Like most people my age, I learned to read so I could read Dr. Seuss’ books including “Green Eggs and Ham” a classic, though not my favorite which is “If I Ran the Circus”. Green Eggs seems to have been written for picky eaters, to cajole them into trying something that just seems too yucky to eat. Because I imagine you have read the story I will spare you my retelling it. But Sam is persistent, and he and his green eggs eventually wear down, and win over his reluctant friend, who finally has to admit he does indeed like green eggs and ham!
I know so many parents who say their kids are picky eaters, or won’t try new things. I recall the frustration I went through with my daughter who was most decidedly not a picky eater, though she was a capricious one. On Tuesday she would enjoy some cut up avocado and banana, and Wednesday she would notify me that there was no way she was going to eat avocado; she didn’t like it. “But you liked it yesterday” I likely whined… “Nope” her reply. This did not rule out the real possibility that Friday she would
request demand avocado again. Food is one of those areas where the ideas we have about nature and nurture are constantly being challenged. Are picky eaters made or born?
Was I lucky that my child wasn’t a picky eater, or did something in my parenting influence that? She was exposed to all kinds of foods and flavors and textures, but so were my nieces, one of them a most particular eater, with very definite tastes. We want our kids to be happy, to eat and grow, and develop, so we feed them what they like, what they will eat, and try to make sure some of that is nutritious and healthy, and sometimes you have a kid who will only eat grilled cheese, made with white not yellow cheese. Are we giving up too easily? Do we need to take a lesson from Sam I Am, and keep at it until they try just a little of that dreaded green egg if only to make us go away?

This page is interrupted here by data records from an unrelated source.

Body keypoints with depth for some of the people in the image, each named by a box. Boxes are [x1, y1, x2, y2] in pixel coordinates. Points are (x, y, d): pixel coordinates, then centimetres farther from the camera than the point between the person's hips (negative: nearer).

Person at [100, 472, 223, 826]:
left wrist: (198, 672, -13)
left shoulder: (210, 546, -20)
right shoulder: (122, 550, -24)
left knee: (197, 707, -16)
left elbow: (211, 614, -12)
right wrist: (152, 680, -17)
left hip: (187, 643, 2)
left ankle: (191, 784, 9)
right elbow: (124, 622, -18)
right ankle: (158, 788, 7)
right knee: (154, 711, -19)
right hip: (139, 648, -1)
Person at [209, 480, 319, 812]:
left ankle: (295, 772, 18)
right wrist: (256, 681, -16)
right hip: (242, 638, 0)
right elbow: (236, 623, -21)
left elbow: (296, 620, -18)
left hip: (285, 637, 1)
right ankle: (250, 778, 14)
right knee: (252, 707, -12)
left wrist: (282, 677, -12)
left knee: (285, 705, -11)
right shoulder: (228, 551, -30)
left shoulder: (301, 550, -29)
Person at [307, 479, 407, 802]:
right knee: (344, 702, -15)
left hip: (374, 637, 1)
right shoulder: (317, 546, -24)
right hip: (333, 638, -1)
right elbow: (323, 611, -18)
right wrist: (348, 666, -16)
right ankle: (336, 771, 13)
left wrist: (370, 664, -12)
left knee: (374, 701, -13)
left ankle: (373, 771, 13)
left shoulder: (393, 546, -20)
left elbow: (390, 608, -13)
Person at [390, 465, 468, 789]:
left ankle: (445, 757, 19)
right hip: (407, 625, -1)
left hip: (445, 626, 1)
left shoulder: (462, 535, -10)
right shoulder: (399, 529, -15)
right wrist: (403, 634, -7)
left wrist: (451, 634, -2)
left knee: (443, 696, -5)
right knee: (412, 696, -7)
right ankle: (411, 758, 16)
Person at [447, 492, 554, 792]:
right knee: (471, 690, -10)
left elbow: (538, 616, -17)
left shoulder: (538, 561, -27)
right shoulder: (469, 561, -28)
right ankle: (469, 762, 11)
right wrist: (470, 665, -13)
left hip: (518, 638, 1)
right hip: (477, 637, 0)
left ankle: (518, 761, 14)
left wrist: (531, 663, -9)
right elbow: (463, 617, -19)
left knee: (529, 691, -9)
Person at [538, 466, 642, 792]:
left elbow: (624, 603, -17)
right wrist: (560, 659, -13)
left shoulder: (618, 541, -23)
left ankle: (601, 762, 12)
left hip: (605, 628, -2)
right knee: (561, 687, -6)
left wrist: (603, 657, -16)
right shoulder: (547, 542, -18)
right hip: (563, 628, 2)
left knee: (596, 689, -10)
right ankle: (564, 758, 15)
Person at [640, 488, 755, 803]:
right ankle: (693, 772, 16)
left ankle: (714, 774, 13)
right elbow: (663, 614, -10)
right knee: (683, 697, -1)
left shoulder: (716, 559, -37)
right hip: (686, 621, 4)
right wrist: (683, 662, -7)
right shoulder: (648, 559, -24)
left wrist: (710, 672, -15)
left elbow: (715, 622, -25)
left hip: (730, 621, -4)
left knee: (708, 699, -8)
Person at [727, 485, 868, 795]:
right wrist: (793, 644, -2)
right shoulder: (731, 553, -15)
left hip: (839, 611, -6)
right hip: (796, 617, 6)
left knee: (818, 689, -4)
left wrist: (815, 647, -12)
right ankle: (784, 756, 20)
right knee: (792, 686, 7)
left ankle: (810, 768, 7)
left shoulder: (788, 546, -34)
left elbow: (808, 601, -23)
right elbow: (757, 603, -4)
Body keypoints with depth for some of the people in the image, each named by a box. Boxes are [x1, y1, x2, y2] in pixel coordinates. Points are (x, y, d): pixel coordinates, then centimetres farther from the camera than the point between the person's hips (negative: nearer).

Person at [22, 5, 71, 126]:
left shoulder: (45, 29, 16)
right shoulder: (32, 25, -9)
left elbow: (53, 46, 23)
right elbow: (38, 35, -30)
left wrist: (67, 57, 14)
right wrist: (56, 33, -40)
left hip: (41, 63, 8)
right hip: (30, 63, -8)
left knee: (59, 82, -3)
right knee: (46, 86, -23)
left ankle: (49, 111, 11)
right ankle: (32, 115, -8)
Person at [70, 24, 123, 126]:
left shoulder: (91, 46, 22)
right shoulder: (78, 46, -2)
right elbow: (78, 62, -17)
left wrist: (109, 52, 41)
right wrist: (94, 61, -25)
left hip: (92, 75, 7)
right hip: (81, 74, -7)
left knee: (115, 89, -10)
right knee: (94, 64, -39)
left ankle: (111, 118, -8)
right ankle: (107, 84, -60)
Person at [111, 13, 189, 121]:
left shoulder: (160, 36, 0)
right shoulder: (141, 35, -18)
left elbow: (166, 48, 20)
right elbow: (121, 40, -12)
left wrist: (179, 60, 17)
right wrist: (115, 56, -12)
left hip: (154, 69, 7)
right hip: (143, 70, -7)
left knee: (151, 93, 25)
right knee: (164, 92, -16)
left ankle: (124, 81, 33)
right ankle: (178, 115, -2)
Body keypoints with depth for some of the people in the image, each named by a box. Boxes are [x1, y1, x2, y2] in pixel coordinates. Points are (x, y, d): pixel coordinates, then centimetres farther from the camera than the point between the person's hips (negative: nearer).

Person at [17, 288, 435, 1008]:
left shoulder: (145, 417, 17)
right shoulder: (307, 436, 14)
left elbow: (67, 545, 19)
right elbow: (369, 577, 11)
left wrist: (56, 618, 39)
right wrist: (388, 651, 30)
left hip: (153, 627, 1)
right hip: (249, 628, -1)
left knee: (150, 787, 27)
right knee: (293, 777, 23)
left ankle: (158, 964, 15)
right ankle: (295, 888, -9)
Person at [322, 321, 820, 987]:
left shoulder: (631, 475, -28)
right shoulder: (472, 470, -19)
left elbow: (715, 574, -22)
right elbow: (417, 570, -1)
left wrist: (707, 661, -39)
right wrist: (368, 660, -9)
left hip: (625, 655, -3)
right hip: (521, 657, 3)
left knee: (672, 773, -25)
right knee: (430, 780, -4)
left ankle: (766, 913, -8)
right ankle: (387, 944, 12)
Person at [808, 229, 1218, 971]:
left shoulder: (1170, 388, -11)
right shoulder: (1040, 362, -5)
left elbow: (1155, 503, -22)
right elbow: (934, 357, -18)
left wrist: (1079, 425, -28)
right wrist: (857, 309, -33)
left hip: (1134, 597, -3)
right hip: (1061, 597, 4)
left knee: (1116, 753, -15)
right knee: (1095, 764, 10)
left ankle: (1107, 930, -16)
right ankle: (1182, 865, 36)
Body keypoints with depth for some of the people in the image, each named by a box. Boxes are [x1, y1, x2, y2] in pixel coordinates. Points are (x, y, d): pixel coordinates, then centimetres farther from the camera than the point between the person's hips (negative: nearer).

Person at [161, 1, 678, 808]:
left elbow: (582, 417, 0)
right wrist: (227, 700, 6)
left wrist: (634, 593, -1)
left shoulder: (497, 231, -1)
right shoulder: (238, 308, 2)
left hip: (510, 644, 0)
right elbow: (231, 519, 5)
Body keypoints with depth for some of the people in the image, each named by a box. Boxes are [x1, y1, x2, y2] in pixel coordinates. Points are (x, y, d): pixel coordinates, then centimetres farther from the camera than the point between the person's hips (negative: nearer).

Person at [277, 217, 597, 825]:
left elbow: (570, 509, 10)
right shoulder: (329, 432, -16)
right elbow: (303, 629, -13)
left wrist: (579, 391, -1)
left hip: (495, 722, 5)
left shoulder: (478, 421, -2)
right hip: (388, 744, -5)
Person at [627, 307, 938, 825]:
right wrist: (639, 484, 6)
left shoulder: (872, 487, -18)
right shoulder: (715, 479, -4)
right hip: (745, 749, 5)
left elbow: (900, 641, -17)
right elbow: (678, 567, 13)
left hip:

Young children have very little control over their lives. We dress them, decide where they will spend their time, when they wake up, sleep, play… By the time they are about two they have figured out that they can decide what does or doesn’t go in their mouth. I think sometimes the power of refusing something is greater than hunger, especially when we’re talking about avocado, or chicken, or green beans. All of this for me is purely speculative, and I never got to test my theories on an actual child. Is it better to enable your child’s food preferences, or to offer no alternative? Are they more likely to eventually eat what is offered rather than remain hungry, or to remain steadfast in their refusal?
Each of us has different thresholds for all kinds of tests. Some people are strong-willed and stubborn, and will dig their teeny, tiny heels in if they feel any pressure to obey, while others are more likely to take the path of least resistance, and go along with the program, and between those extremes lies a broad range of obedience and defiance, often within the same individual. There is a new commercial on for Silk Almond milk, an animated almond is reasoning with an actual human to try to get him to taste the almond milk, and the man doesn’t want to try it because he doesn’t know how it will taste. Naturally the animated almond prevails, and (spoiler alert) the man likes it.
Most of us have have some degree of squeamishness about certain foods, organ meats come to mind, but plenty of people are wary about anything new no matter how mainstream it seems to us. We find the things we like, and we stick with them. I knew a guy who had sweet and sour chicken whenever he ate Chinese food. When I asked him why he only ate that, he said he didn’t like Chinese food even though he had never eaten anything but sweet and sour chicken, which he liked. For some food is an adventure, for others a land mine filled with potentially yucky stuff, I wish for all of us a friend as persistent as Sam who will get us to enjoy more of what life and the world of food has to offer.
Happy 110th Birthday to Theodor Seuss Geisel!!